In response to the committee’s revelation, the Minister for Energy and Minerals, William Ngelaja, told the House that the government has formed a team to get to the bottom of the matter. The decision by the government is timely and welcomed and the parliamentary committee should be lauded for unveiling the rot in the natural gas sub-sector.
It should be noted that natural gas is crucial for the energy sector and thus to the economic development of the nation. It could also be the most dependable source of energy for domestic and industrial use if properly utilized. Findings of serious irregularities and the huge amount of unpaid revenues to the government leaves a lot wanting.
It is rather disheartening and reveals a number of weaknesses in the management of the sub-sector. That a registered company operating in the country fails to remit royalties to the government is questionable. Common sense dictates that someone knew what exactly was going on and either turned a blind eye or was part of a broader scheme to fleece the government.

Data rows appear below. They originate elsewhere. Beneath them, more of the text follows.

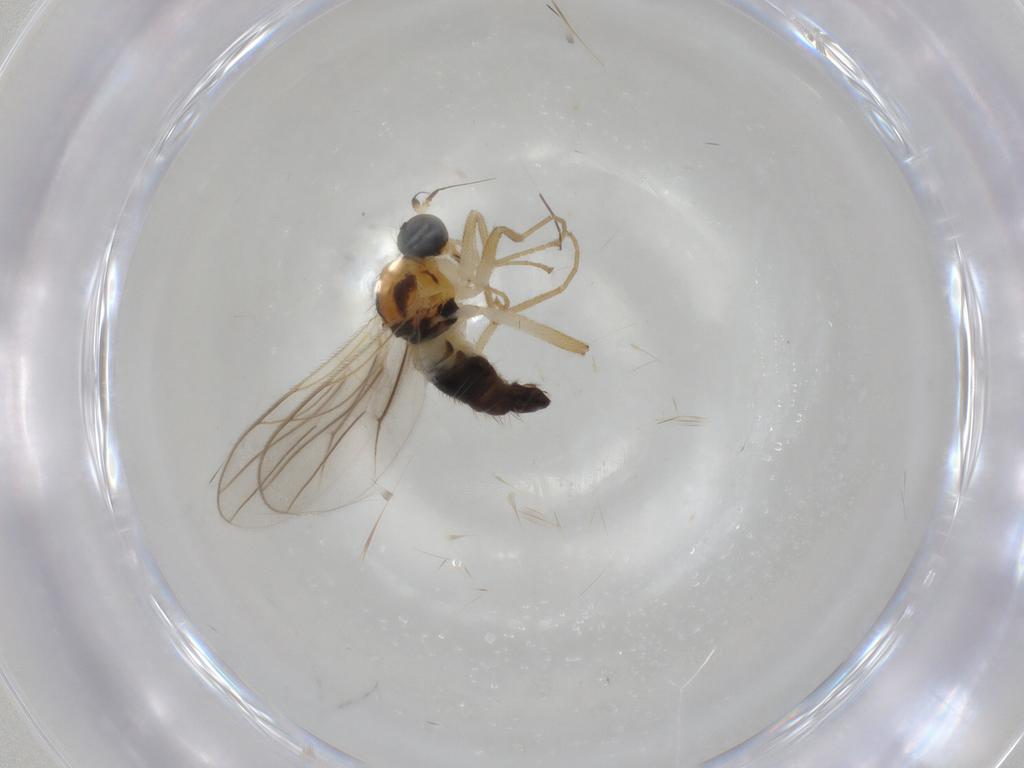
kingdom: Animalia
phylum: Arthropoda
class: Insecta
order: Diptera
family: Hybotidae
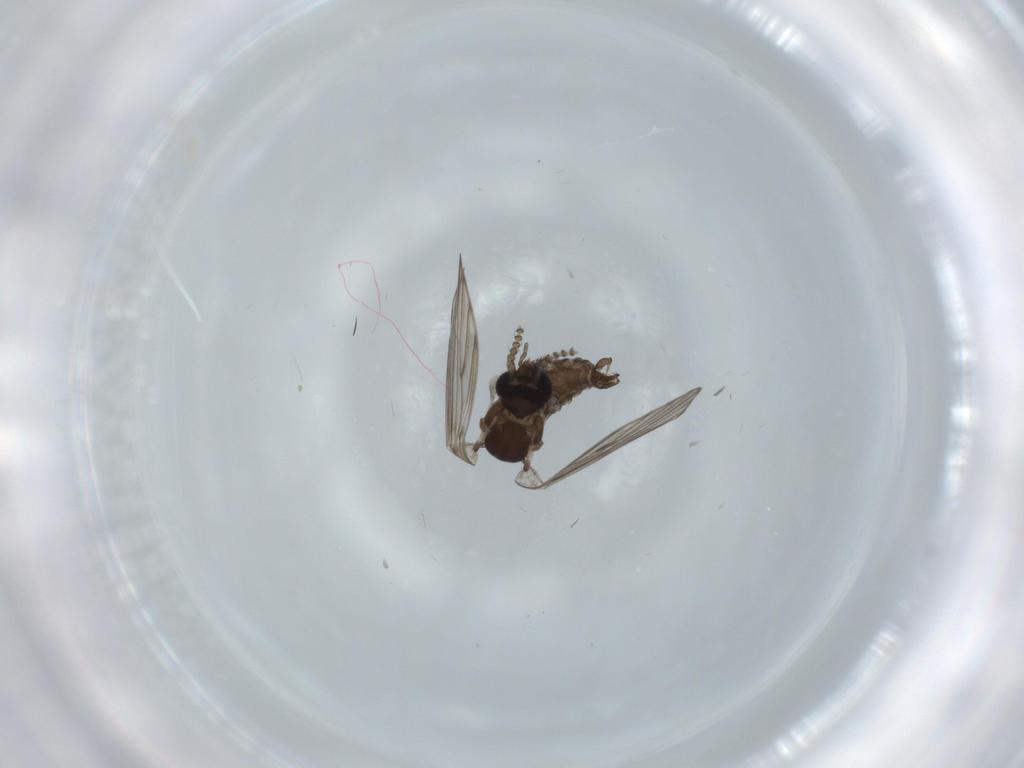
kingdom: Animalia
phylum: Arthropoda
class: Insecta
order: Diptera
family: Psychodidae
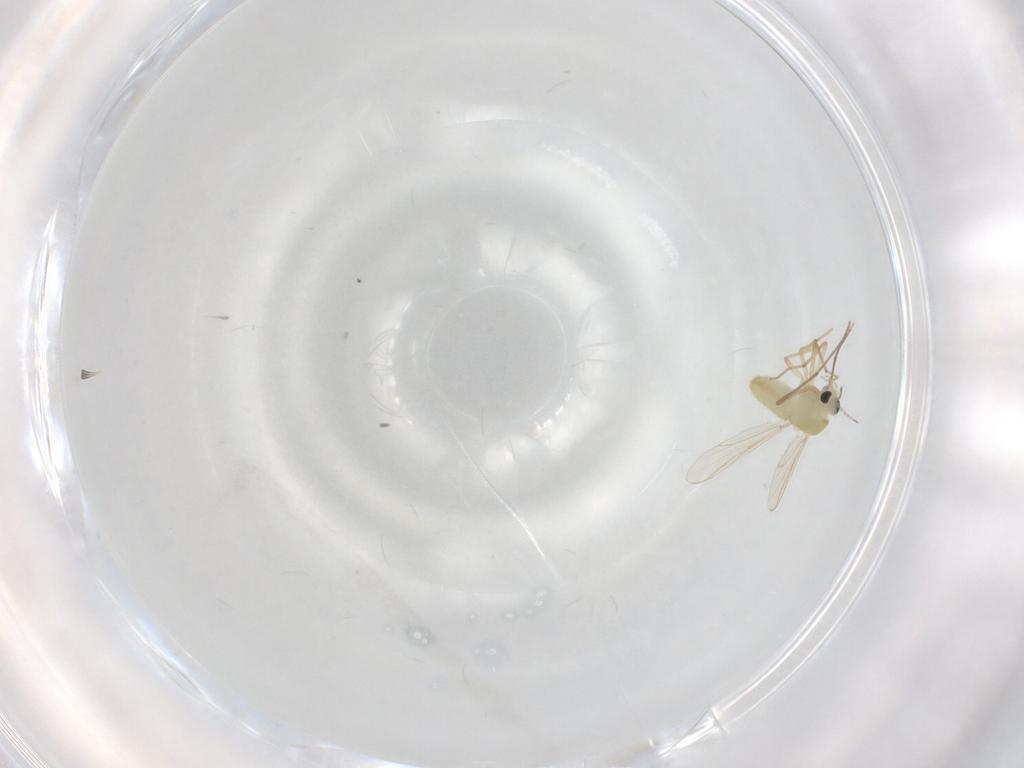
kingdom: Animalia
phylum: Arthropoda
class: Insecta
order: Diptera
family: Chironomidae
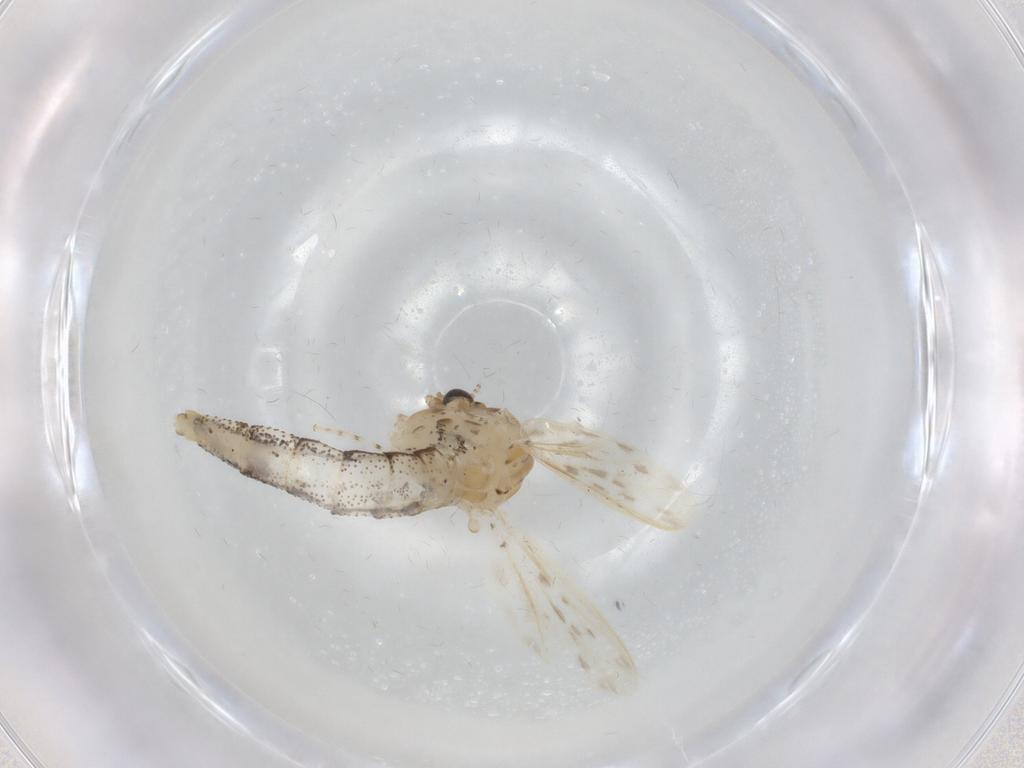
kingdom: Animalia
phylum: Arthropoda
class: Insecta
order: Diptera
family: Chaoboridae
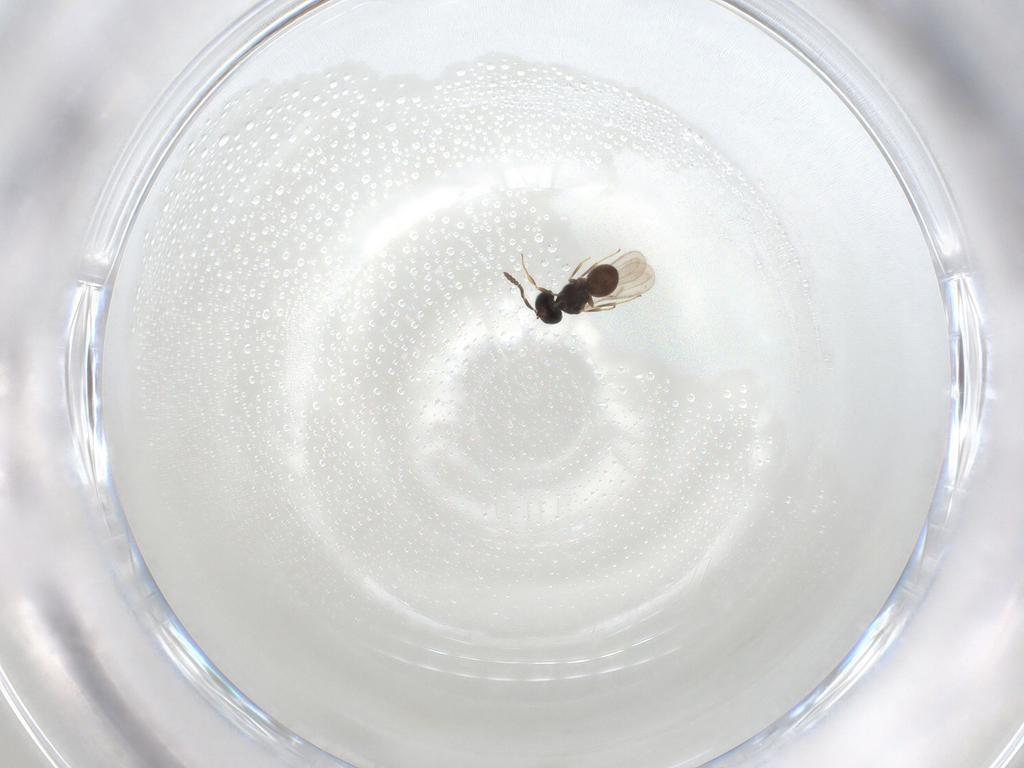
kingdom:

This tendency should not be left to continue. We hope that heads will roll this time around and all those found to have been involved in one way or another should be taken to task. It is sad to note that the energy sector is continually mismanaged and the country losing revenue from the sector despite all the richness in natural gas.
We should come to the end of something. If at all Minister Ngeleja lives up to his promise and the probe team concludes
its work, we pray that the findings be made public. We also hope the government will come with concrete strategies to ensure that such malpractices do not recur in the future.